Pakistan: Afghan camp closes

21 May 2002

In the latest landmark event related to Afghanistan, the 22-year-old Nasir Bagh camp in Pakistan - probably the most famous refugee camp in the world - is due to close today as a last convoy of refugees returns to their homeland.

Set up as a tented camp in 1980 as the first wave of Afghan refugees fled the Soviet occupation of Afghanistan, Nasir Bagh grew into what was in effect a full-blown suburb of the Pakistani border city of Peshawar. Almost every famous politician and statesman who ever visited Peshawar - and there have been many over the years - visited Nasir Bagh camp. Some of the best-known include former U.S. Presidents Jimmy Carter and George Bush, and former European Prime Ministers such as Margaret Thatcher and Helmut Kohl.
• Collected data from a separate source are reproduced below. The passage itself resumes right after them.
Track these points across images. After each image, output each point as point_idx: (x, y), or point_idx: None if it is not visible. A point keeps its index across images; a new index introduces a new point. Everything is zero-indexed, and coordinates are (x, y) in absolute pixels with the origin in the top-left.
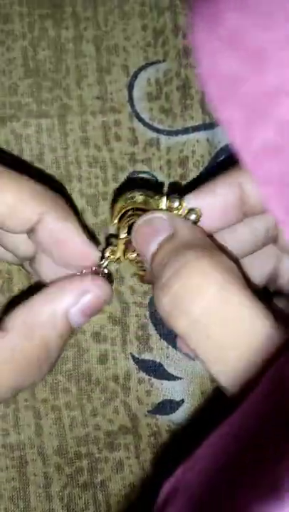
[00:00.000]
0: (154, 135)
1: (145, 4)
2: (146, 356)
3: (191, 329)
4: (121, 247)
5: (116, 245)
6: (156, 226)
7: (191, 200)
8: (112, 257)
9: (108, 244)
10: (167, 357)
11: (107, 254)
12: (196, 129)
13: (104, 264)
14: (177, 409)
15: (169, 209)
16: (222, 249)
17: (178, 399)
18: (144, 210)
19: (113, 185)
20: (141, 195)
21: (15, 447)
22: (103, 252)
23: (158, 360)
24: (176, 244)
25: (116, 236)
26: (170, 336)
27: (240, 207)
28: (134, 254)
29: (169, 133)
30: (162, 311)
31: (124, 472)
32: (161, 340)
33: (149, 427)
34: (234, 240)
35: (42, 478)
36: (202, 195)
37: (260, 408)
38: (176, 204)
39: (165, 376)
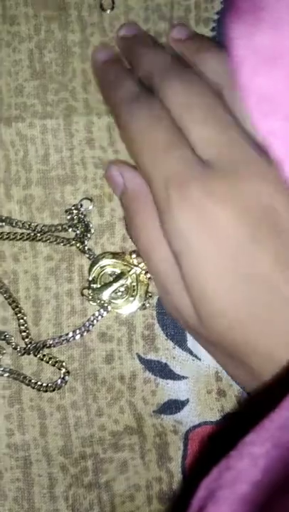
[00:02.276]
0: None
1: (148, 9)
2: (152, 356)
3: None
4: None
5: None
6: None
7: None
8: None
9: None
10: (173, 357)
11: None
12: None
13: None
14: (182, 408)
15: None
16: None
17: (183, 398)
18: None
19: None
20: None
21: (19, 448)
22: None
23: (164, 361)
24: None
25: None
26: (176, 337)
27: None
28: None
29: None
30: None
31: (129, 472)
32: (168, 340)
33: (154, 427)
34: None
35: (46, 479)
36: None
37: None
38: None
39: (170, 376)
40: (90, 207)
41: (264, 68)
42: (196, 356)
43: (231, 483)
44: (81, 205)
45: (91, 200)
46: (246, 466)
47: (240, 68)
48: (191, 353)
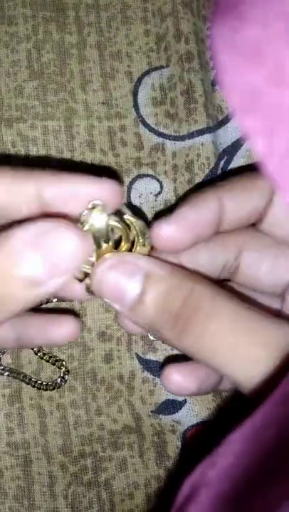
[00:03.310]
0: (160, 140)
1: (147, 10)
2: (151, 356)
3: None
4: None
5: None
6: (128, 268)
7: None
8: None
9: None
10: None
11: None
12: (200, 132)
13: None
14: (180, 409)
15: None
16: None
17: (180, 399)
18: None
19: None
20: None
21: (20, 446)
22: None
23: (162, 361)
24: (169, 282)
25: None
26: None
27: (215, 224)
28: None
29: (175, 138)
30: (177, 339)
31: (128, 471)
32: None
33: (152, 427)
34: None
35: (46, 477)
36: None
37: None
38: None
39: None
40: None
41: (247, 64)
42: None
43: (214, 481)
44: None
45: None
46: (229, 463)
47: (224, 64)
48: None
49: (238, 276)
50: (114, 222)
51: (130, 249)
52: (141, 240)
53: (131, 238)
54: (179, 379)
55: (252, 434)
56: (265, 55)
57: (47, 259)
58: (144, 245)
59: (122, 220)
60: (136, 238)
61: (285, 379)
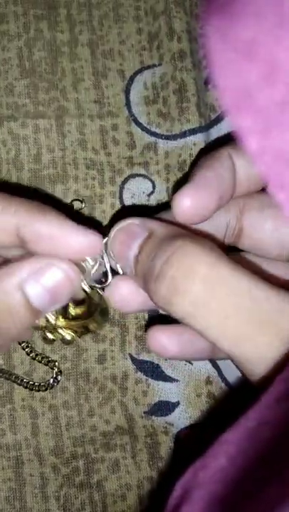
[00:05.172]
0: (152, 139)
1: (140, 8)
2: (145, 357)
3: (194, 307)
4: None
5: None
6: (132, 230)
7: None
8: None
9: None
10: (165, 360)
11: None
12: (192, 131)
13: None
14: (173, 411)
15: None
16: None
17: (174, 401)
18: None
19: (110, 188)
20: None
21: (11, 447)
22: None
23: (156, 362)
24: (157, 240)
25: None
26: None
27: (234, 184)
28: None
29: (167, 137)
30: (161, 299)
31: (120, 472)
32: None
33: (145, 428)
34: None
35: (38, 479)
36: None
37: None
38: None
39: (162, 377)
40: (82, 205)
41: (240, 62)
42: (188, 360)
43: (206, 483)
44: (72, 206)
45: (82, 201)
46: (222, 465)
47: (217, 62)
48: None
49: (242, 239)
50: (87, 287)
51: (85, 318)
52: (98, 318)
53: (92, 310)
54: (163, 339)
55: (246, 434)
56: (257, 52)
57: (48, 290)
58: (96, 323)
59: (96, 291)
60: (96, 313)
61: (279, 377)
More recent visitors included former U.S. Secretary of State Madeleine Albright, who issued a fierce condemnation of the Taliban's treatment of women after visiting the camp. During the Taliban years, Nasir Bagh's main girls' school was the largest school for Afghan girls in the world, with more than 3,000 students.

Nasir Bagh provided a home for many of Afghanistan's professionals, not just during the ten-year Soviet occupation, but also during subsequent waves of refugees fleeing the civil war and anarchy that broke out in 1993, and the conquest of Jalalabad and Kabul by the Taliban in 1996.

At its peak, Nasir Bagh was home to more than 100,000 Afghan refugees. In 1992, after the fall of the Soviet-backed communist government, around half the camp's population returned in just a few months as Afghans went home in huge numbers, believing the fighting was finally over. Less than a year later, new refugees were setting up in the camp as fierce factional fighting destroyed huge swathes of the Afghan capital Kabul.

More than 661,000 Afghans have now returned home under the joint Interim Administration/UNHCR repatriation programme launched on 1 March 2002. Of these, 594,000 have returned from Pakistan, 47,000 from Iran and just under 10,000 from Tajikistan. Smaller numbers have also gone back from Turkmenistan, Uzbekistan and India.

The total number of internally displaced people who have been helped home by the Afghan Ministry of Repatriation, UNHCR and IOM has risen to more than 160,000. Last week, UNHCR completed the transport of more than 15,500 from Hesar Shahi camp near Jalalabad to their homes in four neighbouring provinces, including Kabul.

In order to help returning refugees and displaced people restart their lives, UNHCR plans to help construct or repair some 96,000 buildings, benefiting more than 500,000 people. These include some 29,000 houses in the rural areas worst affected by fighting and Taliban scorched-earth tactics. Agreements have been signed or are being finalized with more than 15 NGOs, who will implement the shelter programme across the country.